Dear world; again? So soon?

Dear clinic that shall not be named —

I’m sure she meant it in the best possible way. I won’t assume anything, but I’ll guess that the RN in charge of messaging didn’t mean to use a commonly known text-message and IM abbreviation. She must have been unaware that there could be another interpretation. So, dear clinic, you still might want to train your personnel to be more careful with their shortcuts, lest they tell an already frustrated patient to do this.

“Please call our office to schedule this f/u appt.”

Okay, Readers, here’s the rest of the story. As I make arrangements for multiple appointments, including another MRI for my neck and the start of a potentially lengthy series of Physical Therapy, I’m doing my absolute best to schedule at the beginning or end of a school day so I can get away with using less sick time. I used up years of accrued sick days in order to take a significant leave of absence in 2011. I started earning sick leave from scratch last year, so there’s not much in my sick bay at the moment. Dealing with cataract surgery and attempts to see a psychiatric nurse practitioner who only worked from 8 to 3 weekdays, I withdrew plenty from that account. And that reminds me —

Dear clinic that shall not be named —

Forcing someone with a severe depression to wait seven months for psychiatric care is a bad idea. Assigning a teacher (a field known for less-than-flexible schedules) to a psychiatric nurse practitioner who doesn’t see patients after 3:00 p.m., well, is yet another poorly considered idea. So think about it, clinic, oh you-who-claim-2B-efficient. A seven month wait? A medical professional with office hours that force the patient to take time off from work every single time? Efficient? Not for the patient.

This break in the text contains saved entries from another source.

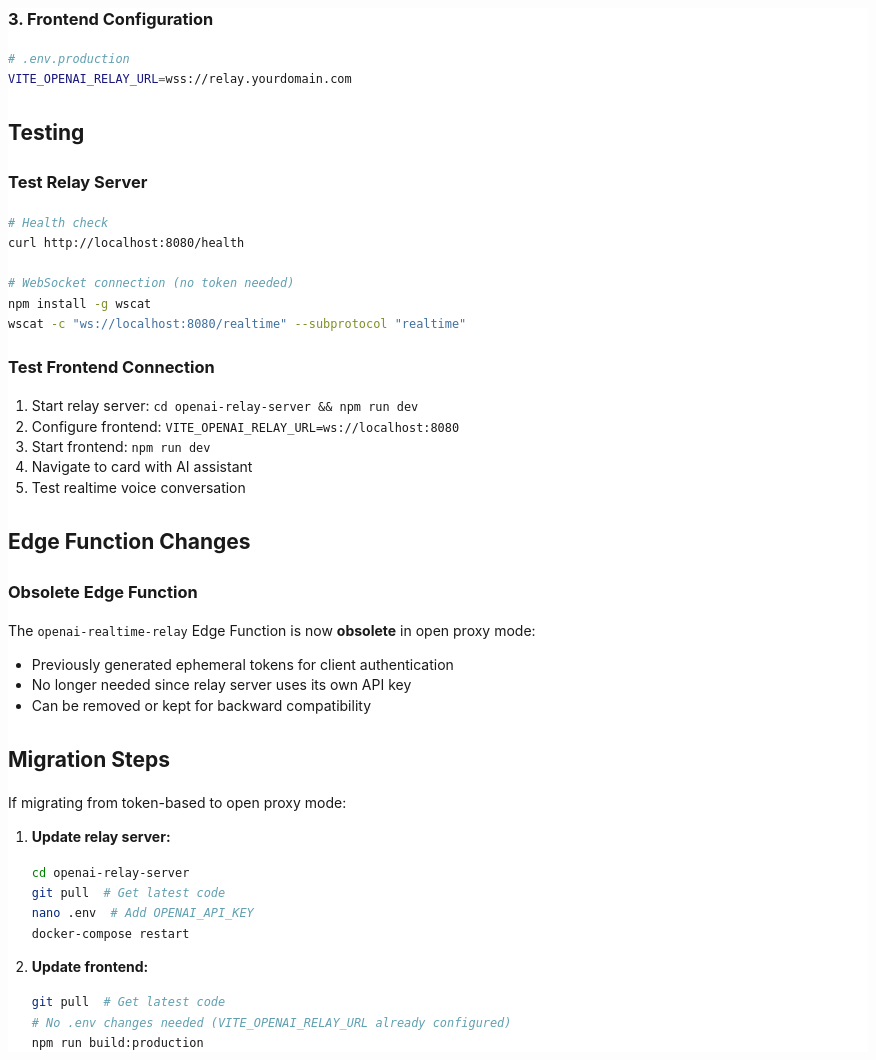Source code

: ### 3. Frontend Configuration

```bash
# .env.production
VITE_OPENAI_RELAY_URL=wss://relay.yourdomain.com
```

## Testing

### Test Relay Server

```bash
# Health check
curl http://localhost:8080/health

# WebSocket connection (no token needed)
npm install -g wscat
wscat -c "ws://localhost:8080/realtime" --subprotocol "realtime"
```

### Test Frontend Connection

1. Start relay server: `cd openai-relay-server && npm run dev`
2. Configure frontend: `VITE_OPENAI_RELAY_URL=ws://localhost:8080`
3. Start frontend: `npm run dev`
4. Navigate to card with AI assistant
5. Test realtime voice conversation

## Edge Function Changes

### Obsolete Edge Function

The `openai-realtime-relay` Edge Function is now **obsolete** in open proxy mode:
- Previously generated ephemeral tokens for client authentication
- No longer needed since relay server uses its own API key
- Can be removed or kept for backward compatibility

## Migration Steps

If migrating from token-based to open proxy mode:

1. **Update relay server:**
   ```bash
   cd openai-relay-server
   git pull  # Get latest code
   nano .env  # Add OPENAI_API_KEY
   docker-compose restart
   ```

2. **Update frontend:**
   ```bash
   git pull  # Get latest code
   # No .env changes needed (VITE_OPENAI_RELAY_URL already configured)
   npm run build:production
   ```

Readers, I gave up on the psychiatric care. My family physician has done well treating my depression, as well as or better than the one-who-was-not-worth-the wait. I know from past experience that I need to put myself first. In the real world of employment, however, I need to balance my doctor time with my work time. I love my work and my job, too. I’d like to stay employed there. My supervisors would like me to remain employed there, too.

I guess it would be more efficient on my end to remember that laughter is the best medicine. The next time an RN writes “f/u” in a message, I’ll just respond by ROTFLMAO. Right? Right.

 

3 thoughts on “Dear world; again? So soon?

  1. I googled F/U and it said in it’s many lists of abbreviations that it means follow up. A quiet word to the nurse might save her future embarrassment as she attempts to enter the year 2013.

    I bet the psychiatric nurse practitioner has children in school. Her hours indicate that.

    A seven month wait for psychiatric help is unconscionable. I hope you try to find another psychiatrist if your family physician recommends it. It is too bad you cannot find a psychiatrist that is an “early bird” and will see you at 7 AM.

    One of my biggest shocks when I retired was that appointments were easy to make.